Not to mention that sometimes I really feel like the main character myself when I’m asking a question in this forum, despite honestly trying first to figure out the answer on my own
I haven’t seen this comparison too much, but I think vibe coding has a lot in common with “cargo cult programming”. As in copying and pasting code without really understanding how it works. Most people who understand AI understand its limitations, but those in favor of increasing AI usage choose to ignore AI’s limitations.
Among my software developer friends, the term “spaghetti code” is used to refer to program code that is so poorly written and entangled that any attempt to diagram the logic and flow would resemble a plate of spaghetti. It also refers to how some people test to see if spaghetti is fully cookied: by throwing a randomly chosen strand against a wall… if it sticks, then it’s done.
Thus, “spaghetti code” (or “cargo cult programming” or “vide coding”) is software that is created by throwing together lots of pieces of code until something “sticks to the wall.” This is often the way that the current crop of LLM “pseudo-AI” tools are being used to write code.

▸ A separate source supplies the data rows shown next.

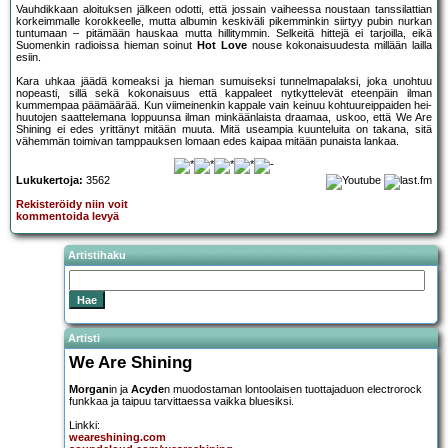
Vauhdikkaan aloituksen jälkeen odotti, että jossain vaiheessa noustaan tanssilattian
korkeimmalle korokkeelle, mutta albumin keskiväli pikemminkin siirtyy pubin nurkan
tuntumaan – pitämään hauskaa mutta hillitymmin. Selkeitä hittejä ei tarjoilla, eikä
Suomenkin radioissa hieman soinut
Hot Love
nouse kokonaisuudesta millään lailla
esiin.
Kara uhkaa jäädä komeaksi ja hieman sumuiseksi tunnelmapalaksi, joka unohtuu
nopeasti, sillä sekä kokonaisuus että kappaleet nytkyttelevät eteenpäin ilman
kummempaa päämäärää. Kun viimeinenkin kappale vain keinuu kohtuureippaiden hei-
huutojen saattelemana loppuunsa ilman minkäänlaista draamaa, uskoo, että We Are
Shining ei edes yrittänyt mitään muuta. Mitä useampia kuunteluita on takana, sitä
vähemmän toimivan tamppauksen lomaan edes kaipaa mitään punaista lankaa.
Lukukertoja:
3562
Rekisteröidy niin voit
kommentoida levyä
Artistihaku
Artisti
We Are Shining
Morgan
in ja
Acyde
n muodostaman lontoolaisen tuottajaduon electrorock
funkkaa ja taipuu tarvittaessa vaikka bluesiksi.
Linkki:
weareshining.com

Regrettably, and with absolutely no disrespect intended, this behavior sometimes occurs among the well-intentioned self-described “non-programmers” who try to write TiddlyWiki wikitext code, and especially in regard to writing TiddlyWiki filters.
My response is generally to try to show them how to construct the proper wikitext code to achieve their objectives in the hope that they “learn how to cook”, rather than eating McDonalds take-out and calling it a meal.
“Give a man a fish and he eats for a day… teach a man to fish and he devastates an entire eco-sytem.”
It kind of suggests they are personaly more limited than the LLM’s they use
I have professional expierence with this when I had to maintain and build COBOL programs that had being programaticaly upgraded to a newer COBOL code version. The programs became all but unreadable as a result. Some expanded from thousands of lines to tens of thousands of lines. The only way out was to translate it into a form of psudocode that was easier to read, with all the inherit risks. This case was the key example of spaghettie code in my career.
This was in part why my training was in structured programing.